After dinner the guys crowded around the football game and Lottie entertained the boys with coloring books, while Becky and I passed dishes back and forth in the kitchen, her washing, me drying.
“Today has been perfect,” I sighed and took the platter she just handed me into my waiting towel. “We woke up this morning together and went out to feed the chickens. He showed me how to look for eggs, and then on the way back we watched the sun rise over the field. The sky was the perfect shade of orange just before it burst over the horizon…”
“Feeding chickens, huh?”
“I wanted to.” I admitted. “He tends to sneak out of bed while I’m sleeping and then try to sneak back in all cold from being outside, so I just went with him.”
“Did I say June for that wedding?” She teased. “We might have to bump it back to May. Things are getting serious now that you’re feeding the chickens.”
“Yeah,” another dreamy breath escaped me. “I am so happy.”
“You deserve it,” she said.
And while I never really thought too much about what it meant to deserve happiness, for the first time in my life I wanted nothing more. I still had no direction when it came to my career, but it didn’t feel as pressing as I’d expected it would.
Troy and I were only getting closer every day, and the idea of moving back to Sonesville was growing daily in its appeal.
“Hey, have you had anything weird happen at your parent’s house lately? You haven’t really mentioned anything, and I just wondered.”
“I haven’t really spent much time there,” I admitted sheepishly. “Last time I was here I stayed with Troy the whole weekend and we took Dad and Lottie out to brunch after church on Sunday. I only went into the house for a few minutes to say goodbye.”
“Nothing happened once you went back to your apartment?”
“Not a thing,” I said. For a moment I recalled the phone call I’d discovered after quitting my job, and then there was the dream. “Well, I did have this dream but I’m sure it’s completely unrelated. It felt
surprisingly real though.”
“What kind of dream? About your mom?”
Before I could tell her about my dream, Troy ambled into the kitchen in search of a beer. After grabbing one from the refrigerator, he slid in behind me and wrapped his arms around my waist. He started to grow a full beard in honor of hunting season, which he paused to nuzzle gently against my neck knowing it gave me chills.

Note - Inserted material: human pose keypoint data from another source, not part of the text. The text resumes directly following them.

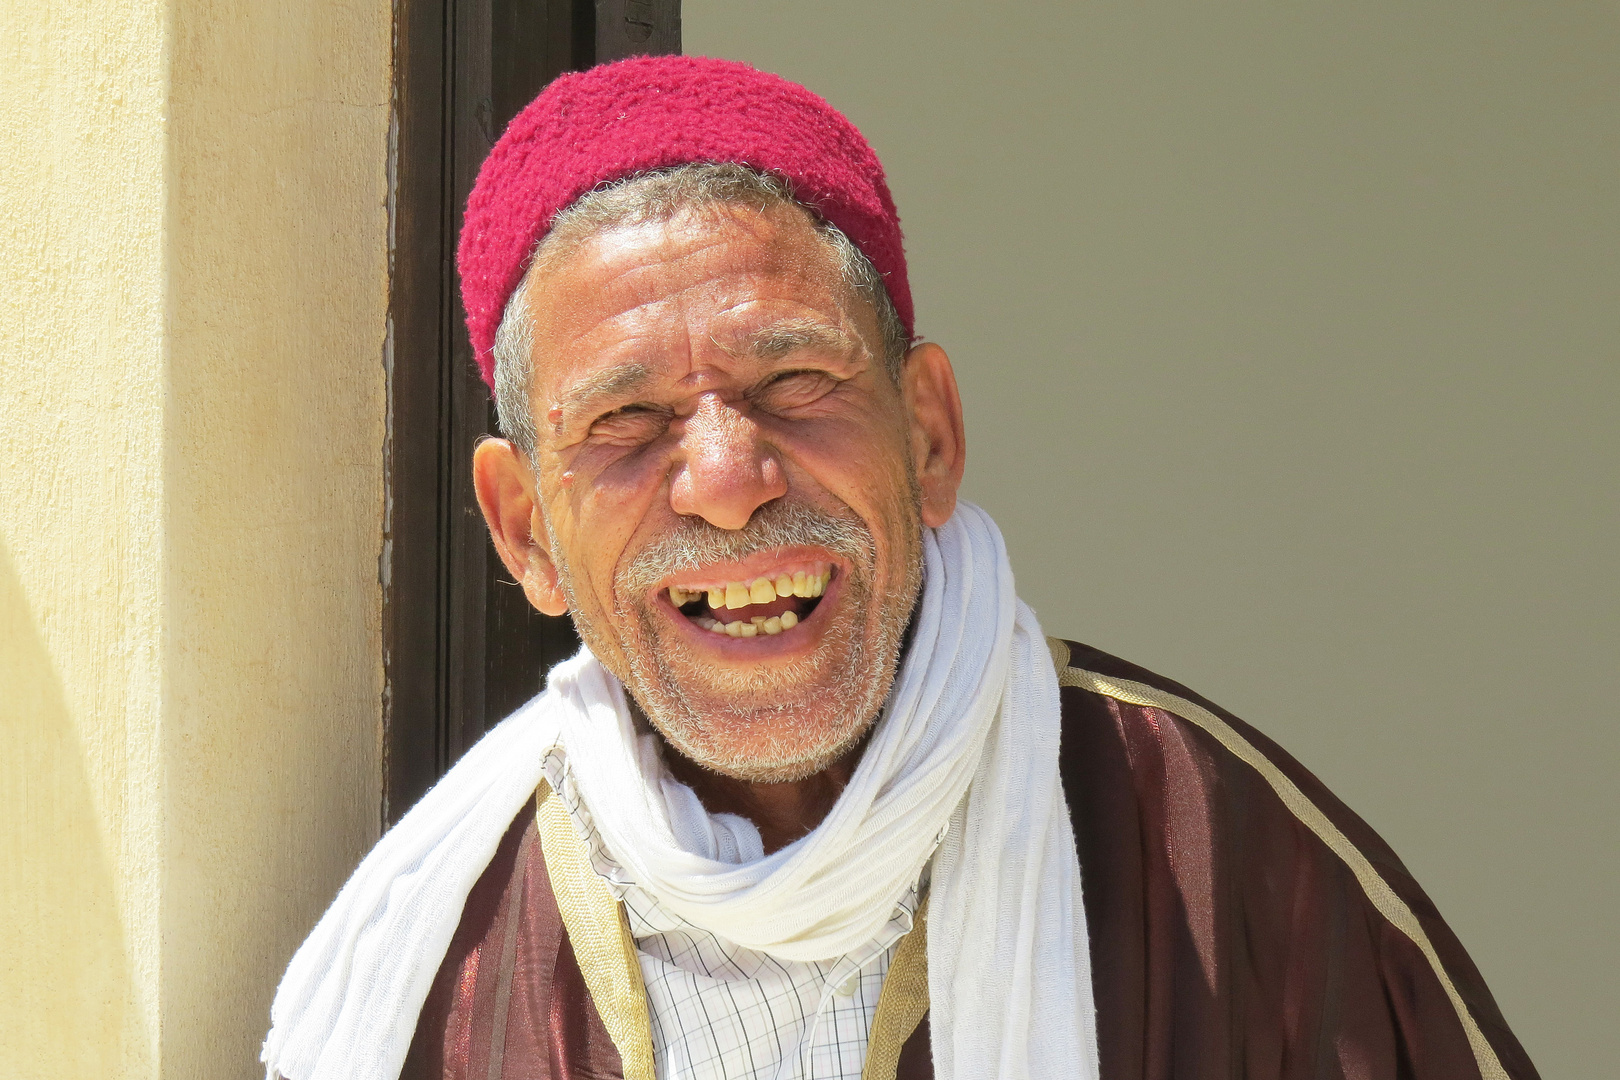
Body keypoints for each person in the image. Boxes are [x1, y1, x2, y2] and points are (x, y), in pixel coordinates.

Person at [262, 56, 1538, 1080]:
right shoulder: (438, 963)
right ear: (525, 526)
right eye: (626, 423)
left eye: (794, 383)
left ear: (928, 434)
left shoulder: (1213, 858)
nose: (725, 480)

“Who are we gossiping about?”
“You,” I pressed my cheek into his and winked at Becky. “I’m telling her all your dirty little secrets.”
“Tell her about the one from this morning,” a devilish grin lifted his cheeks. I felt my face grow warm at the mention of that morning. Not only had we gotten up early and done his chores together, but we’d watched the sunrise from the loft in the barn where we’d made love on impulse despite the frigid temperature.

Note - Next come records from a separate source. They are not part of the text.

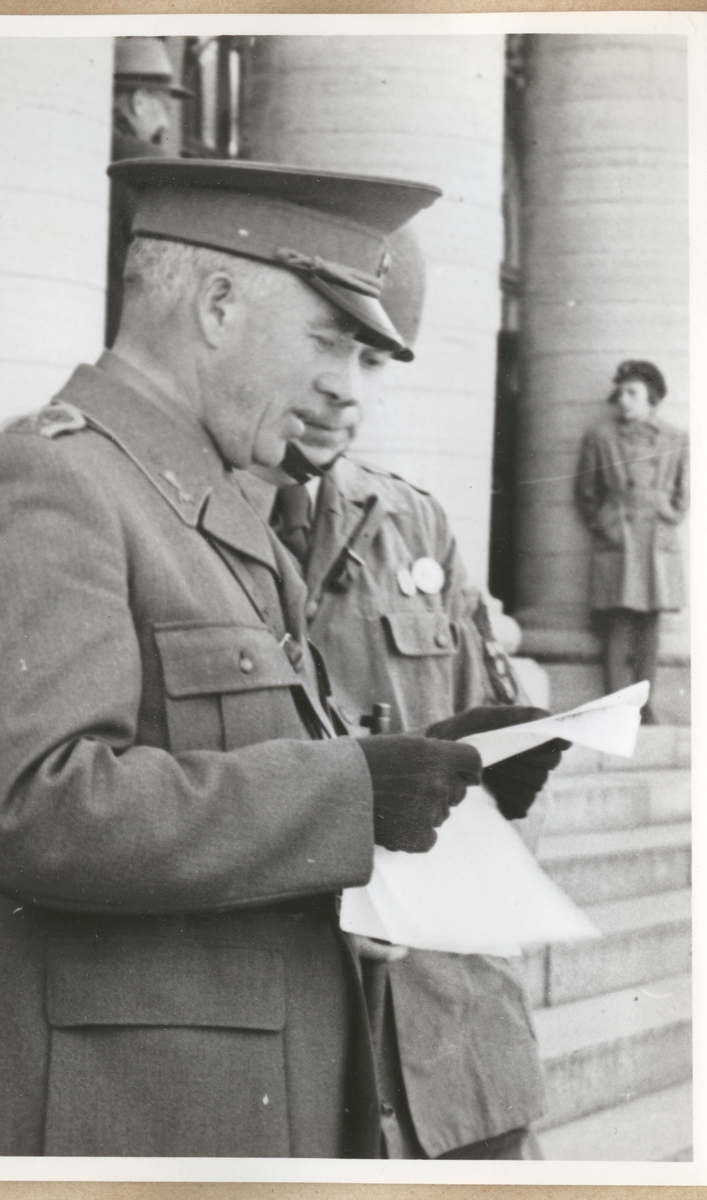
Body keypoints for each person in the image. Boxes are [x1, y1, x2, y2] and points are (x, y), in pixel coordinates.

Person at [0, 158, 493, 1158]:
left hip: (196, 1093)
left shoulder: (200, 506)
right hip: (101, 1109)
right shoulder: (47, 479)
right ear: (216, 304)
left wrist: (412, 780)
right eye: (327, 340)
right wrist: (352, 794)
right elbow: (36, 804)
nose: (346, 385)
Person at [246, 227, 568, 1160]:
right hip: (294, 1044)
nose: (348, 392)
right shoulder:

“She doesn’t want to hear about that,” I assured him.
“Actually,” Becky cut in, “we were planning that Black Friday trip to the mall while you Neanderthals are out tomorrow murdering innocent deer.”
“A man’s gotta eat,” he said. “And I sure as hell won’t complain when Marty picks off one of those bastards that’s been feasting on my crops all year. It’s the circle of life.”
“You’re kidding, right? You do know that Martin hasn’t shot a deer since he was fifteen years old. You’ll be lucky if he even gets out of bed.”
“He’ll get one tomorrow,” Troy promised. “I know where there’s a whole herd. I’ll make sure he gets one with a nice rack.”
“A nice rack?” I wrinkled my brow. “How many ways have you guys found to use that term?”
“The only two that count.” He left a sloppy kiss on my cheek before backing out of the room at the sound of raucous cheering from the living room.
“Did I say May?” she started. “April weddings have their appeal.”